Das galt auch für Monika Zapalska. Die 28-Jährige ist nach dem Karriere-Ende ihrer Wattenscheider Vereinskollegin und Vize-Europameisterin Pamela Dutkiewicz-Emmerich (30) sowie dem Saison-Aus von Cindy Roleder (32) einzige deutsche EM-Starterin über 100 Meter Hürden. An ihrer Heimstätte wurde sie lautstark angefeuert – die Zuschauer trugen sie zum Sieg. „Vor heimischem Publikum zu starten war ein tolles Gefühl – ich finde das großartig und hoffe, dass wir das hier bald öfter erleben“, sagte sie.

Auch interessant

Monika Zapalska wirkte entspannt und zufrieden. „Ich bin gerade noch voll im Training, die Zeit heute war nicht so wichtig, es war ein guter Trainingswettkampf“, erklärte sie. Doch die Vorfreude auf ihre erste EM-Teilnahme konnte sie nicht verstecken. „Bisher war es für mich ein geiles Jahr“, sagt Zapalska. „Ich bin persönliche Bestzeit gelaufen – und da ist auch echt noch Luft nach oben, das weiß ich.“ Bei der EM hat sie sich das Halbfinale zum Ziel gesetzt. „Ich bin fit und sollte ich das Finale erreichen, würde ich das einfach nur genießen“, sagt sie und grinste breit.

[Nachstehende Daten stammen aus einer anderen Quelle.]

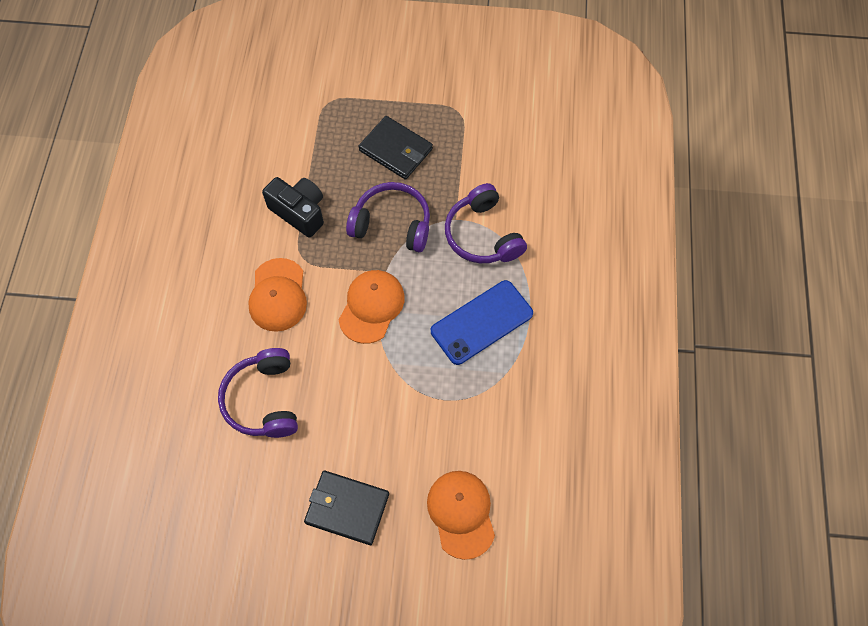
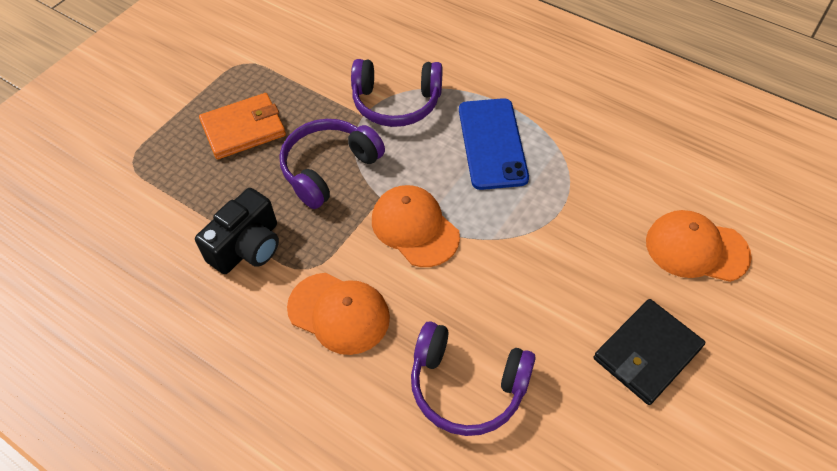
camera: 60 degrees left, 10 degrees down
black camera [262,177,324,238] -> black camera turned 150 degrees clockwise [195,188,279,274]
black wallet [359,116,433,180] -> orange wallet [199,93,286,159]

Pintos Kniekehle zwickt - Burghardt siegt im Finale

Auch Sprinterin Tatjana Pinto (30) genoss den Extrajubel. Die Wattenscheiderin hatte jüngst bei der Weltmeisterschaft in Eugene mit Alexandra Burghardt (28) Bronze mit der Staffel gewonnen. Zum Duell der beiden Deutschen kam es jedoch nicht: Pinto zwickte die Kniekehle, sie verzichtete auf das Finale, das Burghardt zur Freude der Fans gewann. Als „echtes Highlight“ bezeichnete Huke ihr Rennen.

Auch interessant

Auch wenn er sich das Duell mit ihr, Pinto und Natasha Morrison (29) gewünscht hätte. Die jamaikanische Staffel-Olympiasiegerin von Tokio war als großer Coup verpflichtet worden. Doch kurz vor dem Start in Wattenscheid hatte sie ein Angebot erhalten, um als Nachrückerin beim deutlich besser dotierten und zeitgleich ausgetragenen Diamond-League-Meeting in Chorzow in Polen anzutreten. „Sie konnte dem Ruf des Geldes nicht widerstehen“, sagte Huke.

Bis Wattenscheid mit dieser Kategorie mithalten kann, ist es noch ein weiter Weg. Doch der Anfang ist gemacht.